Monday, December 15, 2008

A Right to Housing or Imperfect Competition and International Trade

A Right to Housing: Foundation for a New Social Agenda

Author: Rachel Bratt

In the 1949 Housing Act, Congress declared "a decent home and a suitable living environment for every American family" our national housing goal. Today, little more than half a century later, upwards of 100 million people in the United States live in housing that is physically inadequate, unsafe, overcrowded, or unaffordable.

The contributors to A Right to Housing consider the key issues related to America's housing crisis, including income inequality and insecurity, segregation and discrimination, the rights of the elderly, as well as legislative and judicial responses to homelessness. The book offers a detailed examination of how access to adequate housing is directly related to economic security.

With essays by leading activists and scholars, this book presents a powerful and compelling analysis of the persistent inability of the U.S. to meet many of its citizens' housing needs, and a comprehensive proposal for progressive change.



Table of Contents:
Why a right to housing is needed and makes sense1
1The economic environment of housing : income inequality and insecurity20
2Housing affordability : one-third of a nation shelter-poor38
3Segregation and discrimination in housing61
4Pernicious problems of housing finance82
5Federal housing subsidies : who benefits and why?105
6The permanent housing crisis : the failures of conservatism and the limitations of liberalism139
7Federally-assisted housing in conflict : privatization or preservation?163
8The case for a right to housing177
9The role of the courts and a right to housing193
10Housing organizing for the long haul : building on experience213
11Social ownership240
12Social financing261
13The elderly and a right to housing279
14Opening doors : what a right to housing means for women296
15Responses to homelessness : past policies, future directions, and a right to housing316
16Community development corporations : challenges in supporting a right to housing340
17Between devolution and the deep blue sea : what's a city or state to do?364
18Housing and economic security399

Books about economics: The Good Treats Cookbook for Dogs or The Bartenders Guide

Imperfect Competition and International Trade

Author: Gene M Ed Grossman

The last decade has seen an important extension of the theory of international trade to include imperfectly competitive market structures. This book collects 19 of the most influential articles on trade with imperfect competition, providing ready access to current research by top-level economists.

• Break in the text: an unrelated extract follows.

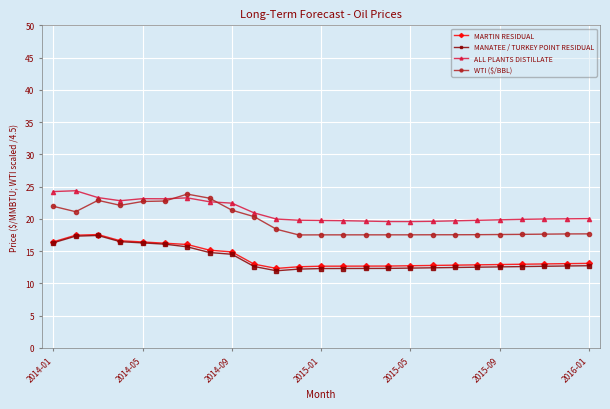

What is the maximum value for MARTIN RESIDUAL?

17.6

Following an introduction. by Grossman that surveys the literature, the readings cover such important topics as the causes and consequences of intraindustry trade, the effects of tariffs and quantitative restrictions in oligopolistic settings, the welfare consequences of strategic trade policies, the raison d'être for multinational corporations, the determinants of innovation, and the interaction between technological progress and trade.

The recent work on trade incorporating imperfect competition can help to explain the high volume of intraindustry trade between similarly endowed countries and can account for the increasing importance of multinational corporations in the conduct of international trade. It can predict the emergence of cross-country technology gaps and can help to identify the determinants of dynamic comparative advantage. The explorations of trade with imperfect competition have also deepened substantially our understanding of the costs and benefits of trade policy. We now know why governments may be motivated to assist their national firms in global oligopolistic competitions, and we also know the limitations of the arguments in support of strategic trade policies.

Gene M. Grossman is Professor of Economics and International Affairs at Princeton University.

Contributors: Richard E. Baldwin, James A. Brander, Avinash K. Dixit,Jonathan Eaton, Wilfred J. Ethier, Gene M. Grossman, Elhanan Helpman, Kala Krishna, Paul R. Krugman, James R. Markusen, Victor Norman, Luis A. Rivera-Batiz, Paul M. Romer, Barbara J. Spencer, Anthony J. Venables Shmuel Ben Zvi.